● **READING PASSAGE**
I’ve occasionally asked myself, say in a restaurant, is the friend sitting across from me experiencing this dinner in the same moment I am? My existence is separate from his, so why shouldn’t our moments in time also be separate?
It’s as if I sense three clocks: mine, his, and objective universe time. My friend’s time pathway has intersected with mine, but maybe not at the same objective time as I arrived there. While I’m having dinner with him in my time pathway, he might be out fly-fishing in Montana. Someday his time pathway will bring him to this same dinner, but by then, I might be elsewhere in my time pathway, perhaps checking email in the back of a taxi.
My recent discovery of a poem I wrote in my teens reminded me that I’ve long been preoccupied with time:
Worlds a million light years away
Beam the past,
Point to the future.
Giving life to long-gone settings, old paintings,
Reflect the past,
Suggest the present,
Point to the future.
On the other side of the world, a day ahead,
Points to the future.
I was awed, as I still am, to think that astronomers viewing a planet light years away were seeing it as it had been eons ago. Then I must have thought how a seventeenth-century masterpiece gives us a glimpse not only into how things used to look, but also how they were perceived. It brings the past into our present. The survival of a work of art painted generations earlier might astonish us less than observation through a telescope of a remote planet’s distant past, but it’s really just as miraculous. Then there’s the likelihood that an artifact created today will one day be the past looked at from the future.

Entries drawn from a collection
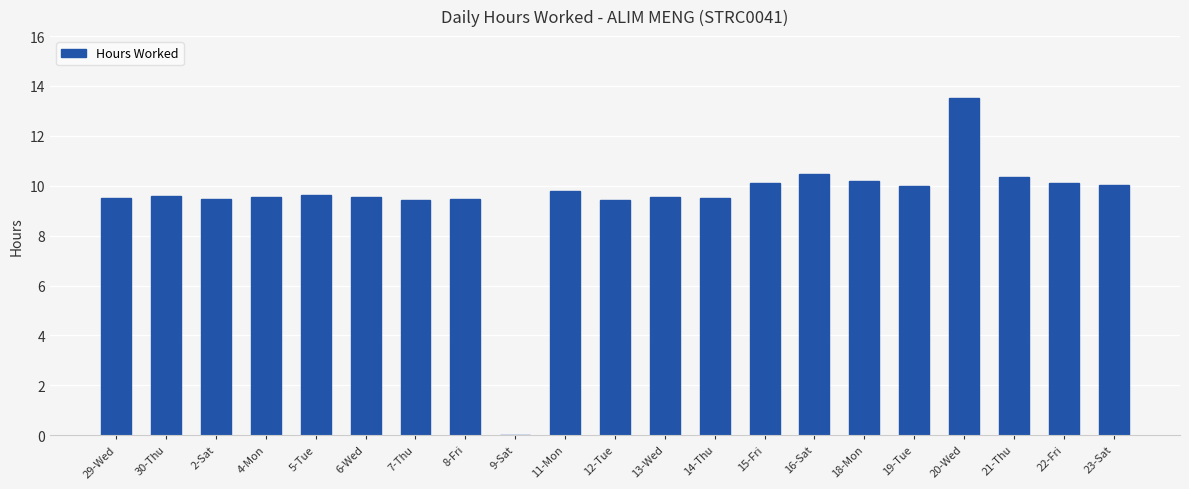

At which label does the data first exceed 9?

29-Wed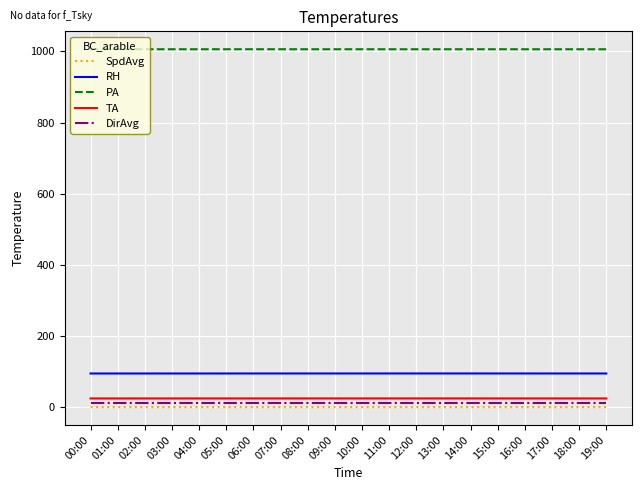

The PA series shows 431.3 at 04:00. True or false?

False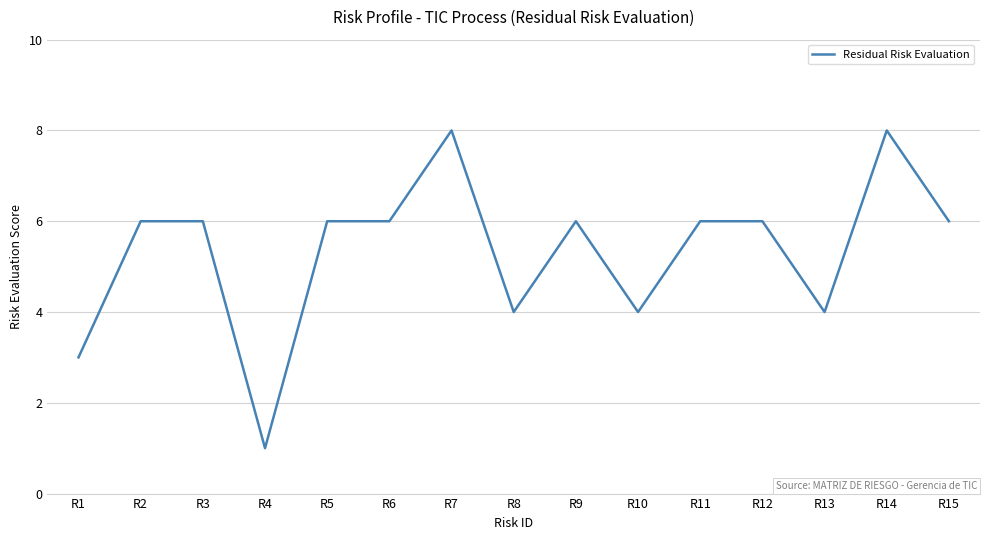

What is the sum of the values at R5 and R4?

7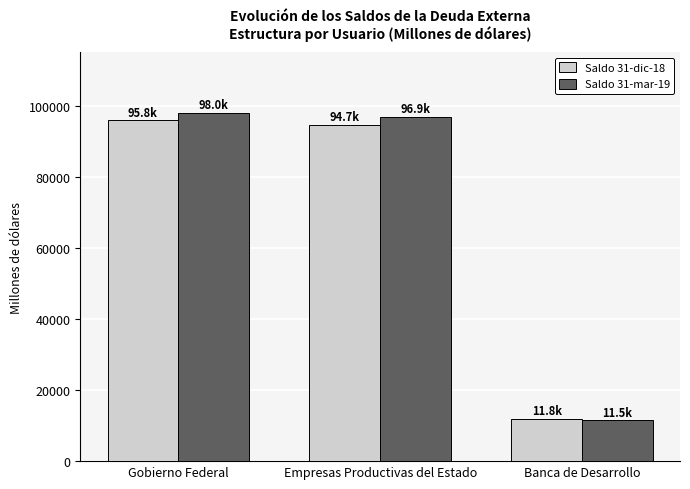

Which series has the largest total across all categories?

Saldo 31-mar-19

● **REQUIRED WORK**
Reproduce the essay on time word for word, in full, including the poem. Work from the essay by itself and nothing else.

● **EXPECTED ANSWER**
I’ve occasionally asked myself, say in a restaurant, is the friend sitting across from me experiencing this dinner in the same moment I am? My existence is separate from his, so why shouldn’t our moments in time also be separate?
It’s as if I sense three clocks: mine, his, and objective universe time. My friend’s time pathway has intersected with mine, but maybe not at the same objective time as I arrived there. While I’m having dinner with him in my time pathway, he might be out fly-fishing in Montana. Someday his time pathway will bring him to this same dinner, but by then, I might be elsewhere in my time pathway, perhaps checking email in the back of a taxi.
My recent discovery of a poem I wrote in my teens reminded me that I’ve long been preoccupied with time:
Worlds a million light years away
Beam the past,
Point to the future.
Giving life to long-gone settings, old paintings,
Reflect the past,
Suggest the present,
Point to the future.
On the other side of the world, a day ahead,
Points to the future.
I was awed, as I still am, to think that astronomers viewing a planet light years away were seeing it as it had been eons ago. Then I must have thought how a seventeenth-century masterpiece gives us a glimpse not only into how things used to look, but also how they were perceived. It brings the past into our present. The survival of a work of art painted generations earlier might astonish us less than observation through a telescope of a remote planet’s distant past, but it’s really just as miraculous. Then there’s the likelihood that an artifact created today will one day be the past looked at from the future.